I progressi fatti in questi ultimi 30 anni nella lotta contro la mortalità infantile potrebbero essere messi in discussione dalla pandemia del Covid-19, che sta provocando pesanti interruzioni nei servizi sanitari di base. L’allarme è stato lanciato nei giorni scorsi dall’Unicef nel rapporto 2020 “Levels & Trends in Child Mortality”, che evidenzia chiaramente gli effetti del coronavirus sulla salute dei più piccoli.
Fermo restano che anche una sola giovane vita persa per mancanza di cibo e cure mediche è un dramma che va evitato e combattuto in ogni modo, vanno accolti con cauto ottimismo i dati diffusi dall’agenzia per l’infanzia delle Nazioni Unite: il numero di morti sotto i cinque anni a livello globale nel 2019 è sceso al punto più basso mai registrato, fino a 5,2 milioni rispetto ai 12,5 milioni del 1990. In media, nel 2019 sono morti ogni giorno 14.000 bambini prima di compiere 5 anni, rispetto ai 34.000 del 1990 e ai 27.000 del 2000. Nonostante i buoni risultati, il bilancio resta però pesantissimo. Infatti, se si considerano anche gli adolescenti le vittime salgono a 7,4 milioni
L’elemento di novità e preoccupazione che emerge nel nuovo rapporto è quello legato al Covid. Le indagini dell’Unicef e dell’Oms rivelano che la pandemia ha provocato gravi interruzioni dei servizi sanitari che minacciano di vanificare decenni di progressi duramente conquistati. Il documento cita l’esempio del Camerun – dove un neonato su 38 è morto nel 2019 – rispetto al quale l’indagine dell’Unicef ha riportato un tasso stimato del 75% di interruzioni nei servizi per l’assistenza neonatale essenziale, i controlli prenatali, l’assistenza ostetrica e l’assistenza post-parto. Un allarme che viene confermato dalle stime della Johns Hopkins University, secondo cui quasi 6.000 bambini in più potrebbero morire al giorno a causa di interruzioni dovute al COVID-19.

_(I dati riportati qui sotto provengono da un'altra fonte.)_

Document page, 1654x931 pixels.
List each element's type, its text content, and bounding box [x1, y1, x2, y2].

Un’altra indagine dell’UNICEF condotta in questi ultimi mesi in 77 Paesi ha rilevato che quasi il 68% di questi ha segnalato almeno qualche interruzione nei controlli sanitari per i bambini e nei servizi di vaccinazione. Inoltre, il 63% dei Paesi ha riportato problemi nei controlli prenatali e il 59% nelle cure post-parto. Allarmati anche i dati riportati dall’Oms basati sulle risposte di 105 Paesi: il 52% di questi ha riportato interruzioni nei servizi sanitari per i bambini malati e il 51% nei servizi per il trattamento della malnutrizione.

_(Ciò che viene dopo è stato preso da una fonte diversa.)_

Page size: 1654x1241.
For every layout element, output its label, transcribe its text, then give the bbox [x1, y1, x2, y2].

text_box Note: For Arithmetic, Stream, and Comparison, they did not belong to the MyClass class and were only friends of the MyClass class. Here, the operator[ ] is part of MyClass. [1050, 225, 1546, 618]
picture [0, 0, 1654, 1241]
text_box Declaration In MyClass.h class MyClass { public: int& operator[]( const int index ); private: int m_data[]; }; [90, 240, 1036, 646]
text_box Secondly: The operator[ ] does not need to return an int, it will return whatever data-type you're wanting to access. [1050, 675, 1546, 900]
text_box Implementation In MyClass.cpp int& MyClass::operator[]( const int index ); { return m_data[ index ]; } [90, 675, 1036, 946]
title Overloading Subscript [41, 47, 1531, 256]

I motivi più comunemente citati per le interruzioni dei servizi sanitari sono stati i genitori che evitano i centri sanitari per paura di contagi; le restrizioni ai trasporti; la sospensione o la chiusura di servizi e strutture; un minor numero di operatori sanitari a causa di ricollocamenti o la paura di contagi dovuta alla mancanza di dispositivi di protezione individuale come mascherine e guanti. La politica delle chiusure di spazi e strutture; della riduzione dei mezzi pubblici e delle complicate regole per accedervi e il ricollocamento si risorse e personale rischiano dunque di fare maggiori danni di quelli direttamente legati alla pandemia.
Tutto questo si manifesta ancora più gravemente tra i Paesi più poveri e le classi sociali meno abbienti. Cambiare stili di vita e trovare soluzioni alternative nella sanità privata non sono soluzioni praticabili per ampie fasce della popolazione mondiale. Urge dunque un ritorno alla normalità in tutti i servizi per l’infanzia, a cominciare anche dalla scuola che è un luogo fondamentale per il benessere psicofisico del bambino. Conciliare prudenza e accesso a servizi è un obbligo da cui non può sottrarsi alcun’istituzione degna di questo nome.